» **Requirement**
Scan the material that follows. Copy every line containing the word "lines".

» **Record excerpts**
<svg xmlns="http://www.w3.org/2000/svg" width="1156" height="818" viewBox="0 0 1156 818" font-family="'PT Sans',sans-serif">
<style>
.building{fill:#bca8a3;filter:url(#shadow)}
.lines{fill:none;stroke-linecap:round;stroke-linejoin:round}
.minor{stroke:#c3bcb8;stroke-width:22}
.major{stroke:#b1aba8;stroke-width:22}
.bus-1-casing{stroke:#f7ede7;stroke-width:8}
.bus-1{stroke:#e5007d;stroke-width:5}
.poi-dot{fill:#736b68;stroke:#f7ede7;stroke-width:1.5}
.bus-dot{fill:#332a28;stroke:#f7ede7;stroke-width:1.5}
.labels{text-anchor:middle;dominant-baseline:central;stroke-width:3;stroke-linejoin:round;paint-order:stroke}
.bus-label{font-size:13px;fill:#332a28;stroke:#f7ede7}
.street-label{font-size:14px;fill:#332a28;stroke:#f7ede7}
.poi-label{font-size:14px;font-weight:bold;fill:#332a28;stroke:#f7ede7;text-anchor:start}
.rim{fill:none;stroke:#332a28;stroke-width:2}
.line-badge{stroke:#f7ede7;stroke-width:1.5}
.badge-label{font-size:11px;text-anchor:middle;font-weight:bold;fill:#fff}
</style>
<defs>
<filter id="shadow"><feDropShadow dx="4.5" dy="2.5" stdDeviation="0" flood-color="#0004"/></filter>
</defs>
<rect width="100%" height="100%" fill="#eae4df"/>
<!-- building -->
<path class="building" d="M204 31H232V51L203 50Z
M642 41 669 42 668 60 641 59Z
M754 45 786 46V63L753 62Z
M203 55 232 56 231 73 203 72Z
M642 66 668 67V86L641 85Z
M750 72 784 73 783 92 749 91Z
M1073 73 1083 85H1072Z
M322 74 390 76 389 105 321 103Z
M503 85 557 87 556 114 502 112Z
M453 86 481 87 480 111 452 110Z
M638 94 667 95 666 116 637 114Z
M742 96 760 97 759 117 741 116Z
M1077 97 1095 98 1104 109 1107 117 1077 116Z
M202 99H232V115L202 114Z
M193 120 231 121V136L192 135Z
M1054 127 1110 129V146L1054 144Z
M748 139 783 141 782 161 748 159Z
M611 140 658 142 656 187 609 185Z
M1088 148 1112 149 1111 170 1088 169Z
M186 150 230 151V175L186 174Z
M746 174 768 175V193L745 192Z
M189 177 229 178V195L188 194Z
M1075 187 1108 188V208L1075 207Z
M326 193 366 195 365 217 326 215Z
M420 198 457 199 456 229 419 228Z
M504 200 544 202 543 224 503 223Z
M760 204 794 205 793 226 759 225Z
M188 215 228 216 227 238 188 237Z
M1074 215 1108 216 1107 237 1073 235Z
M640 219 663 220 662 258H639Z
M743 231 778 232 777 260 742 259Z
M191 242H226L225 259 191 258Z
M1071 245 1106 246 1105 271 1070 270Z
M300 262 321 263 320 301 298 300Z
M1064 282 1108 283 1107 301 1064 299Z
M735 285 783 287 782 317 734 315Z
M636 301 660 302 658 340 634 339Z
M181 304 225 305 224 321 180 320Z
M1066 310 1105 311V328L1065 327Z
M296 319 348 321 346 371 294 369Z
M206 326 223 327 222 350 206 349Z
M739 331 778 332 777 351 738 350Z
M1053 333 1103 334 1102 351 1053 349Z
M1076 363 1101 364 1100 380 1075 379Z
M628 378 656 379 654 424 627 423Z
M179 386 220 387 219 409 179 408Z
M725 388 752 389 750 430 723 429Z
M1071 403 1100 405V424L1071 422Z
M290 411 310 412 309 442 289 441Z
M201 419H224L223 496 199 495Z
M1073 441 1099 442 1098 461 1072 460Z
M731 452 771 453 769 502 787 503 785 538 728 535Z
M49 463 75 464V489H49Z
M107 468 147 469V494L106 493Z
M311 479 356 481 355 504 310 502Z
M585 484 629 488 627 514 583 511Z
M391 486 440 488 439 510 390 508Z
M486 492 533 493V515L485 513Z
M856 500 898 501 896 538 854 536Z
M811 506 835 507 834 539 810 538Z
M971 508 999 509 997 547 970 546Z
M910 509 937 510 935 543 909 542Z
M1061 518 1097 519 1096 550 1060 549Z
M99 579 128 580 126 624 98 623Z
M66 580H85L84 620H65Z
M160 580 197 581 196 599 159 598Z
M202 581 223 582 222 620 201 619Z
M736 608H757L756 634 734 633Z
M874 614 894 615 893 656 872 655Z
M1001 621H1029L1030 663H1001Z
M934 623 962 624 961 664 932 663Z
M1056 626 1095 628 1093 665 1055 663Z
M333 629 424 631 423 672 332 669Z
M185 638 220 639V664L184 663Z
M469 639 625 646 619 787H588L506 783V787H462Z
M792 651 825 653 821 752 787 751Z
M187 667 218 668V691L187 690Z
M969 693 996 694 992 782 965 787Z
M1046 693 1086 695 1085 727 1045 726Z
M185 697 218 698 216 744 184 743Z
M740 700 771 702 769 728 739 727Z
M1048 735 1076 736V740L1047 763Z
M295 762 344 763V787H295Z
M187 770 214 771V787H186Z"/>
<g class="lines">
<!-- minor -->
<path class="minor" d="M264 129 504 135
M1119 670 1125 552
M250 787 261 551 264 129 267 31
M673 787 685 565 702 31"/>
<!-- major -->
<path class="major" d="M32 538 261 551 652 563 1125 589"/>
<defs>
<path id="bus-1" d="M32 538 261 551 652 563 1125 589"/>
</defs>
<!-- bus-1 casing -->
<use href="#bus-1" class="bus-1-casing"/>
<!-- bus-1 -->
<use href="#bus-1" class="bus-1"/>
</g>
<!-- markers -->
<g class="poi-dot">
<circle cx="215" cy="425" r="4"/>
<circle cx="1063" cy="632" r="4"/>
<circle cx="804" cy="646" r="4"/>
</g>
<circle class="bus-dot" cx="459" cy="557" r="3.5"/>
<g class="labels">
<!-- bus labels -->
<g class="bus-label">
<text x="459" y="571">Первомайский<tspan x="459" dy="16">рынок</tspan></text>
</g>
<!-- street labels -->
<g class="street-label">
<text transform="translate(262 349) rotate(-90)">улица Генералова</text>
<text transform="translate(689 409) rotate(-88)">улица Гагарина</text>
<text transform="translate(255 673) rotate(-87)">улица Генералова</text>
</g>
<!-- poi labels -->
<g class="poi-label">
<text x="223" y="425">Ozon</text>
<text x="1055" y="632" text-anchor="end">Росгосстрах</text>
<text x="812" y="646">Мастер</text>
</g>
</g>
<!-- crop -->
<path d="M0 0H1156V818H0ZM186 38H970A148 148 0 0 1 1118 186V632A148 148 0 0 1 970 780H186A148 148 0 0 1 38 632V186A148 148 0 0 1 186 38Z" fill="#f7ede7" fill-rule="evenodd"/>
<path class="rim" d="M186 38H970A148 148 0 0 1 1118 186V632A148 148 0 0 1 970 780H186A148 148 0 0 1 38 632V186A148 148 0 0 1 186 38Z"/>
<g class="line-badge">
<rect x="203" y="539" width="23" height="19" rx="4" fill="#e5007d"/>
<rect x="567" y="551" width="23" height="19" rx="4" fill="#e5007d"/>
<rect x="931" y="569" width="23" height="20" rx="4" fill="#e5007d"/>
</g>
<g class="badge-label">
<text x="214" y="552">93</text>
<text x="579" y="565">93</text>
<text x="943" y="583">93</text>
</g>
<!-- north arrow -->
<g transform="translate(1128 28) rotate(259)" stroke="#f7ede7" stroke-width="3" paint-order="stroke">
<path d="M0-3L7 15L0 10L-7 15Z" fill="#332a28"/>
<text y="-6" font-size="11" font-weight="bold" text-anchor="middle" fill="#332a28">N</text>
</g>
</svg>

» **Problem solution**
.lines{fill:none;stroke-linecap:round;stroke-linejoin:round}
<g class="lines">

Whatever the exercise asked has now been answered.